During a June 2009 hospital strike, Post News Editor Chansa Kabwela forwarded to Vice-president George Kunda pictures that had been given to the newspaper of a woman giving birth in the street, which she felt were important to share but too graphic to publish. The following month, she was arrested on a charge of "distributing obscene materials in order to corrupt the morals of society". The charges against her were dismissed by a judge in November 2009, but after M'membe published an op-ed piece from a Zambian lawyer living abroad in Kabwela's support, he was charged with contempt of court. He was convicted in June 2010 and sentenced to four months' hard labour.

In July 2011, M'membe again faced a charge of contempt of court for defying a ban not to print "libelous" articles about presidential candidate (later president) Rupiah Banda.

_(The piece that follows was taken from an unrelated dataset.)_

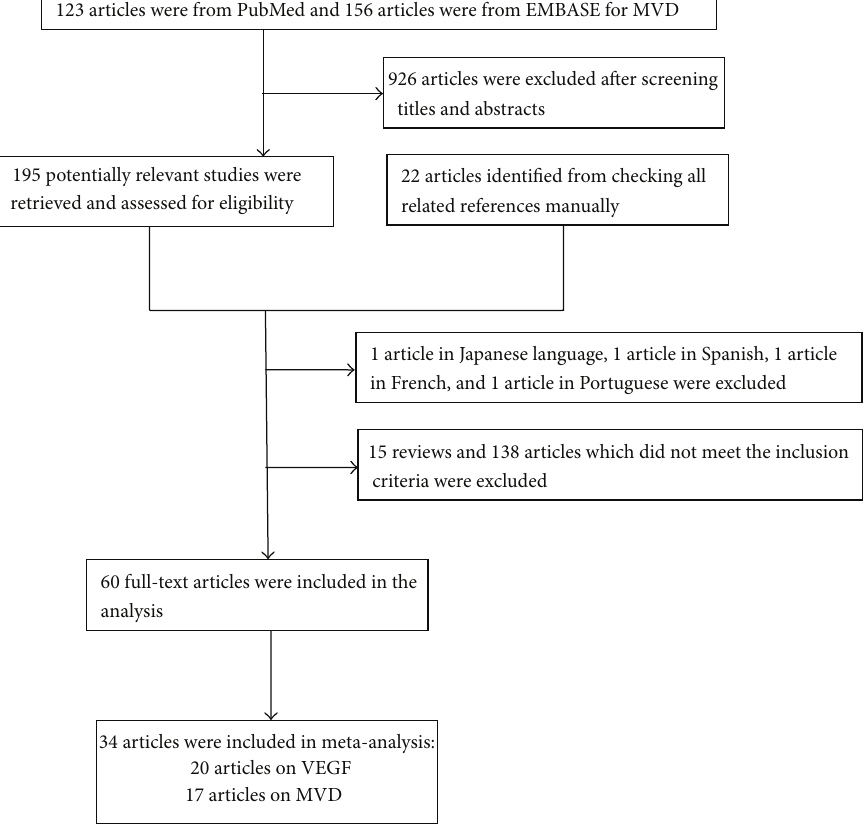
Figure 1: The flow diagram of the studies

On 1 November 2016, the Post newspaper was placed under provisional liquidation after five former employees applied to court to have the company placed on liquidation in order to recover their terminal benefits. According to documents filed in court, the five former employees did not give the Post the statutory 21-day notice before a petition for liquidation can be filed. Documents filed in Court also show that an offer was made by M'membe to pay the monies demanded by the former employees into court, which offer had not been accepted.

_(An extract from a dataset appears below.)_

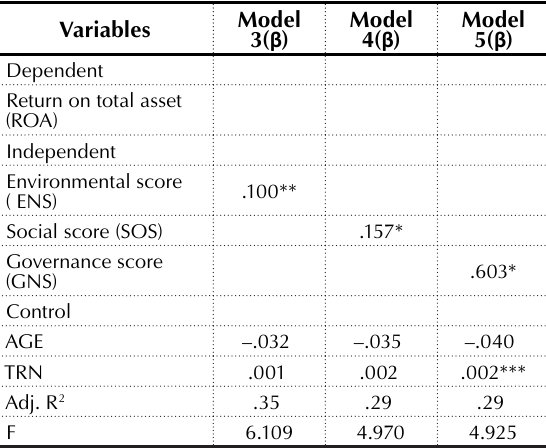
Table 4. Results of the regression analysis for environment, social, and governance as independent variables and turnover as the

The Zambia Revenue Authority in June 2016 closed the Post, claiming that it had unpaid taxes. On 14 February 2017, the Magistrate's Court of Zambia issued an arrest warrant to the Zambia Police Service to arrest Fred M'membe and his lawyer Nchima Nchito for alleged "impersonation" for fighting to save the Post. Nchima's arrest warrant was quashed by the Court on 28 February 2017 after he surrendered himself. As police reached Mr. M'membe's residence, he was absent and only his wife (Mutinta Mazoka, daughter of the late UPND leader Anderson Mazoka) was present. She was arrested and charged with attempting to prevent the arrest of her husband, but was acquitted the following year. She was previously arrested in connection with her and M'membe's journalistic work in 2016. She is the proprietor of The Mast newspaper, which many regard as a newspaper launched to continue the work of The Post.

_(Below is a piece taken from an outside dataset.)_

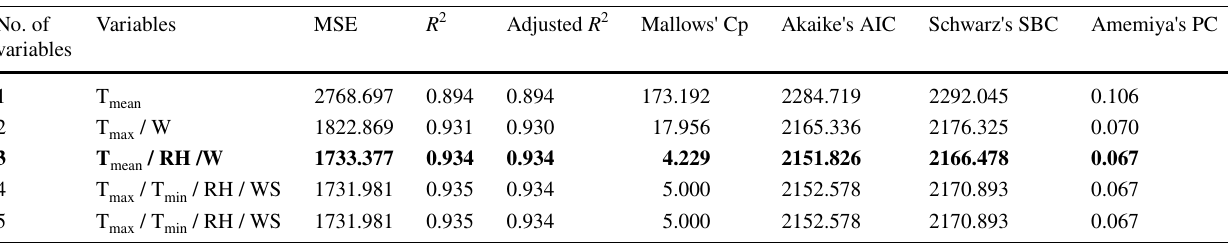
The best model for the selected selection criterion is displayed in green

== Presidential campaign ==
In 2018, M'membe founded the Socialist Party, splitting off from the Rainbow Party. He is currently the party's president and was its candidate for president in both the 2021 Zambian general election and the 2026 Zambian general election.

== Personal life ==
M'membe is married to Mutinta Mazoka, a politician, newspaper owner, and the daughter of United Party for National Development founder Anderson Mazoka.

==Recognition==
M'membe was the third recipient of the Media Institute of Southern Africa's Press Freedom Award in 1995. MISA described him as "the most persecuted journalist in his country and the rest of the region." Previous awardees include Onesimo Makani Kabweza and Basildon Peta.

In 1995, M'membe won the International Press Freedom Award of the Committee to Protect Journalists, "an annual recognition of courageous journalism".

In 2000, he was selected by the International Press Institute as one of 50 "World Press Freedom Heroes" of the organisation's fifty years of existence.